### [ENTRIES PROVIDED]
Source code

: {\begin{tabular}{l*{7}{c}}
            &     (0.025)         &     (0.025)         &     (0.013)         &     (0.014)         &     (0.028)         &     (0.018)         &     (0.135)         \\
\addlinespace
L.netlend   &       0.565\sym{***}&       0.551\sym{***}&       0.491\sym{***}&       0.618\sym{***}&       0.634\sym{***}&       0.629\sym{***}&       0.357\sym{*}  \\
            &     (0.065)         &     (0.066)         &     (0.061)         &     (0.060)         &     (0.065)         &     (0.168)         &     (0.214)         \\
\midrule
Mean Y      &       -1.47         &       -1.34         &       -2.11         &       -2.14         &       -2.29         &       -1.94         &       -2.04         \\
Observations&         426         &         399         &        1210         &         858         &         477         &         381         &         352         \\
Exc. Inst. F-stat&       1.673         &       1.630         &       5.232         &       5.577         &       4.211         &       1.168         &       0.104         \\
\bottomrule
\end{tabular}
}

### [THE TASK]
Reproduce the entries above exactly, every line included.

### [RESULT]
Source code

: {\begin{tabular}{l*{7}{c}}
            &     (0.025)         &     (0.025)         &     (0.013)         &     (0.014)         &     (0.028)         &     (0.018)         &     (0.135)         \\
\addlinespace
L.netlend   &       0.565\sym{***}&       0.551\sym{***}&       0.491\sym{***}&       0.618\sym{***}&       0.634\sym{***}&       0.629\sym{***}&       0.357\sym{*}  \\
            &     (0.065)         &     (0.066)         &     (0.061)         &     (0.060)         &     (0.065)         &     (0.168)         &     (0.214)         \\
\midrule
Mean Y      &       -1.47         &       -1.34         &       -2.11         &       -2.14         &       -2.29         &       -1.94         &       -2.04         \\
Observations&         426         &         399         &        1210         &         858         &         477         &         381         &         352         \\
Exc. Inst. F-stat&       1.673         &       1.630         &       5.232         &       5.577         &       4.211         &       1.168         &       0.104         \\
\bottomrule
\end{tabular}
}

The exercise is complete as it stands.